Stored items from a collection:
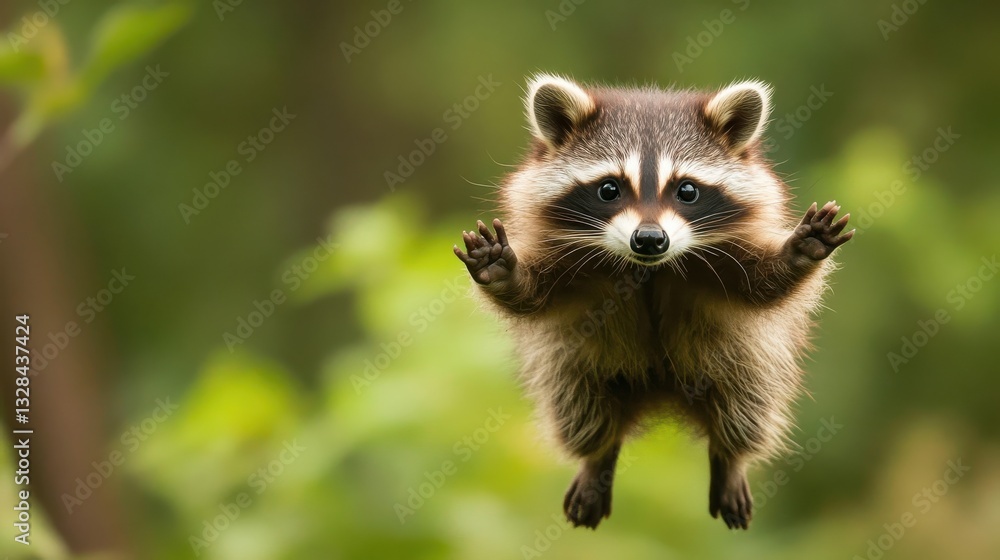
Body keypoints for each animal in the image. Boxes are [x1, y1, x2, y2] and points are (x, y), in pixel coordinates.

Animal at [453, 74, 853, 530]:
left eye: (687, 190)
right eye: (609, 188)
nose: (648, 239)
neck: (649, 268)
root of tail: (661, 395)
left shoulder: (724, 262)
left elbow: (764, 287)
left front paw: (799, 252)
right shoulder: (571, 264)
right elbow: (532, 298)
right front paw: (504, 272)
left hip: (746, 360)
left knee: (747, 404)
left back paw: (729, 456)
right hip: (574, 367)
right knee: (578, 406)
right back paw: (598, 455)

What you will do » Repeat the data exactly as given. Keep every picture out of the copy.

Answer box »
Body keypoints for each animal in the image. Boxes are [x1, y1, x2, y2] and points are (x, y), in pixel coordinates.

Animal at [453, 74, 853, 530]:
left eye: (687, 190)
right eye: (609, 188)
nose: (648, 239)
neck: (649, 268)
root of tail: (661, 395)
left shoulder: (724, 262)
left elbow: (764, 287)
left front paw: (799, 252)
right shoulder: (571, 264)
right elbow: (532, 298)
right front paw: (504, 272)
left hip: (746, 360)
left knee: (747, 404)
left back paw: (729, 456)
right hip: (574, 367)
right knee: (578, 406)
right back paw: (598, 455)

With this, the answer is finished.